(Automated transcription)
Jay Marshall: Lots of people talk about democratizing AI, but you can't democratize AI if you stop at the hardware. And lots of folks are starting to realize that deploying AI in production, at scale, can be challenging and very expensive if they wait until the end to consider their hardware options.
Eric Korman: At Striveworks, we say our goal is to disappear MLOps, and what we mean by that is there's all these things that data scientists do that's not actually data science.
So things such as provisioning: compute, setting up GPU device drivers, managing model checkpoints and artifacts, managing data sets. And it really just should be taken care of for them and automated.
And that's what our platform, Chariot, aims to do. So really just allowing data scientists to focus on data science.

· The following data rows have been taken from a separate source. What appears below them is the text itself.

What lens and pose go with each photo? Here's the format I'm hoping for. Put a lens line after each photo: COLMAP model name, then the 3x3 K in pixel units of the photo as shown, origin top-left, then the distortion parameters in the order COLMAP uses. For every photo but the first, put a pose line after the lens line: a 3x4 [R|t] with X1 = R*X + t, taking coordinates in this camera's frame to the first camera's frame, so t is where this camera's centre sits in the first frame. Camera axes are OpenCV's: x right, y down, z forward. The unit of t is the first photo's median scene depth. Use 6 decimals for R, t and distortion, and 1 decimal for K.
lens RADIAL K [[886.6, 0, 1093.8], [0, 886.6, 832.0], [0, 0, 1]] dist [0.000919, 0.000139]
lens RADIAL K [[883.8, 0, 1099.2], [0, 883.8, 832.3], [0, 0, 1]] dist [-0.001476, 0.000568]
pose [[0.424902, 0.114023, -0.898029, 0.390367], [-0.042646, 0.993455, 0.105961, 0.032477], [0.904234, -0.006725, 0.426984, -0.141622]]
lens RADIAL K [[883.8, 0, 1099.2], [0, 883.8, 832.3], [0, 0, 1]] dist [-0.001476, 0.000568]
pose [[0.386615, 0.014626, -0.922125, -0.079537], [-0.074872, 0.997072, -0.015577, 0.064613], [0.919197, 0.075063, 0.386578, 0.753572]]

And then the other big aspect of Chariot is we want it to go wherever our clients are. So if we have a client that, say, is already hooked into a cloud provider such as GCP, or if they're multi-cloud or hybrid or completely on-prem, our platform can deploy there and has the same low-code, no-code interface, regardless of the underlying infrastructure.
Now with this stack, in Chariot, our customers can train, deploy, and monitor models on a very low-code, no-code way. And that deployment piece is taken care of by NeuralMagic and C3D.
So models are running on CPU, especially with the C3D instances compared to the earlier generations. You're not sacrificing any speed by moving those models off of GPU.
And so that really just saves our customers money, allows them to train more models, it's
Jay Marshall: At its core, NeuralMagic is an ML optimization company. We help customers optimize their machine learning models and then run those models as performantly as possible on the underlying hardware.
Now the latest Google Cloud C3D instances, powered by AMD EPYC™ processors, bring even more performance than the prior generation N2D instances at, ultimately, a lower cost.
And Google Cloud's own internal testing found 2x performance gains on NLP models like BERT and up to 3x performance gains on computer vision models like YOLO and ResNet in gen-over-gen performance comparisons.
NeuralMagic's DeepSparse can be deployed either as a virtual machine image, a container
on Google Kubernetes Engine, or even on physical hardware, like Google Distributed Cloud.
But by bringing this kind of performance to CPU-based architectures like the C3D instances on Google Cloud, NeuralMagic is giving customers choice by deploying on the ubiquitous x86 processors that they already know how to manage.
This choice, and the operational efficiencies that come with it, move us one step closer to the true democratization of AI.